I agree. As I've mentioned elsewhere, I also have concerns about the name. I think it could have been better and I'd like patients to have been consulted. If it's not too late, I'd still like us to be consulted, although I think the name is enough of an improvement on 'CFS' to live with for two or three years while the science progresses. There are many good things in the report - many others who don't like the name have said so too - but I can understand that people want to focus on what they don't like, so that they can fix it.
So, if patients are going to challenge the name, I'd like to see a productive protest that has a chance of success, and that shows the committee respect. That committee included people like Ron Davis, a top-flight geneticist who is working flat-out to find a cure for his desperately sick son and for all of us; and other clinicians that have supported us for years.
People can read the card and the messages that people are writing and can make their own minds up about whether they'd like to join in with it.
When the committee members accepted their spots on the panel of the IOM, they were very well aware that the majority of advocates, experts and patients were adamantly against it, yet they chose to serve on it.
We are not just upset about the name.

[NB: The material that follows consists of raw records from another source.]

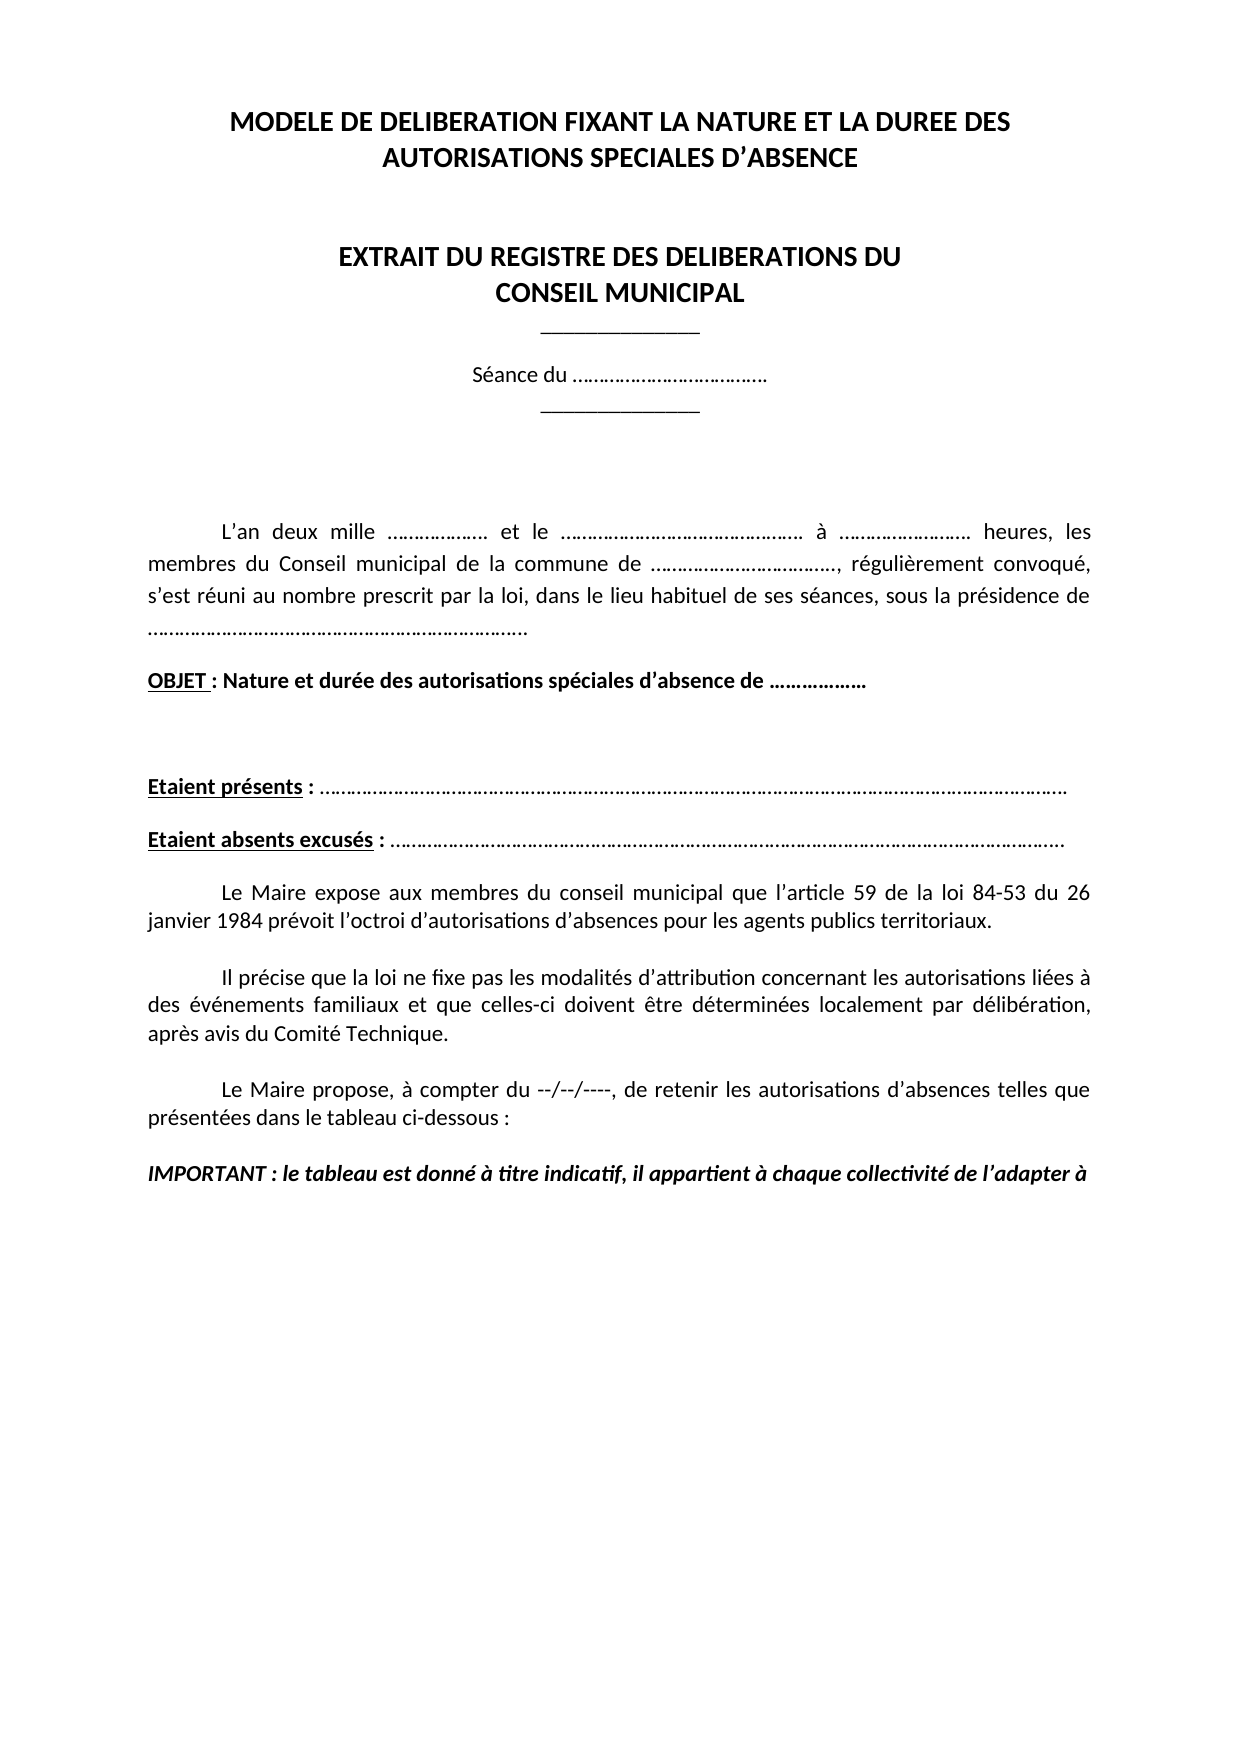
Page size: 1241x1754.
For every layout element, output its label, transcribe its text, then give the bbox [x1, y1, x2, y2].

text L’an deux mille ………………. et le ………………………………………. à ……………………. heures, les membres du Conseil municipal de la commune de …………………………….., régulièrement convoqué, s’est réuni au nombre prescrit par la loi, dans le lieu habituel de ses séances, sous la présidence de ……………………………………………………………... [148, 517, 1093, 641]
text Etaient présents : ……………………………………………………………………………………………………………………………. [148, 772, 1093, 801]
text IMPORTANT : le tableau est donné à titre indicatif, il appartient à chaque collectivité de l’adapter à ses besoins. [148, 1159, 1093, 1186]
title EXTRAIT DU REGISTRE DES DELIBERATIONS DU [148, 238, 1093, 274]
text Etaient absents excusés : ……………………………………………………………………………………………………………….. [148, 826, 1093, 853]
text ______________ [148, 388, 1093, 417]
text Le Maire propose, à compter du --/--/----, de retenir les autorisations d’absences telles que présentées dans le tableau ci-dessous : [148, 1075, 1093, 1131]
text Séance du ………………………………. [148, 361, 1093, 388]
text MODELE DE DELIBERATION FIXANT LA NATURE ET LA DUREE DES AUTORISATIONS SPECIALES D’ABSENCE [148, 103, 1093, 175]
text OBJET : Nature et durée des autorisations spéciales d’absence de ……………… [148, 666, 1063, 694]
text ______________ [148, 309, 1093, 338]
text Il précise que la loi ne fixe pas les modalités d’attribution concernant les autorisations liées à des événements familiaux et que celles-ci doivent être déterminées localement par délibération, après avis du Comité Technique. [148, 963, 1093, 1047]
text CONSEIL MUNICIPAL [148, 274, 1093, 309]
text Le Maire expose aux membres du conseil municipal que l’article 59 de la loi 84-53 du 26 janvier 1984 prévoit l’octroi d’autorisations d’absences pour les agents publics territoriaux. [148, 878, 1093, 934]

It is all about the criteria. They are way too broad and simplistic. (I will go into detail elsewhere what the issues with it are) We had said from the start that we want HHS to adopt the CCC and will not accept anything less.
This is what we have chosen to do. This is not acceptable to us. We have a right to express our opinions.
It's interesting to note that when a member posted a negative comment on the thread with the thank you card to the IOM, they were quickly admonished by you and the administrators to take that comment elsewhere.
This thread is for members who want to express their dissatisfaction of the IOM results and do not accept the IOM criteria or the new name.
*On a personal note, I am done tiptoeing around. After hearing more news yesterday regarding a most loved member on this forum that ended her life, my anger is spewed. I will not sit by and and play nice while young ME people take their lives because there are no successful treatments for them. This has got to stop and I will do whatever is in my power to propel the science forward to achieve that.
This IOM criteria will only hold us back.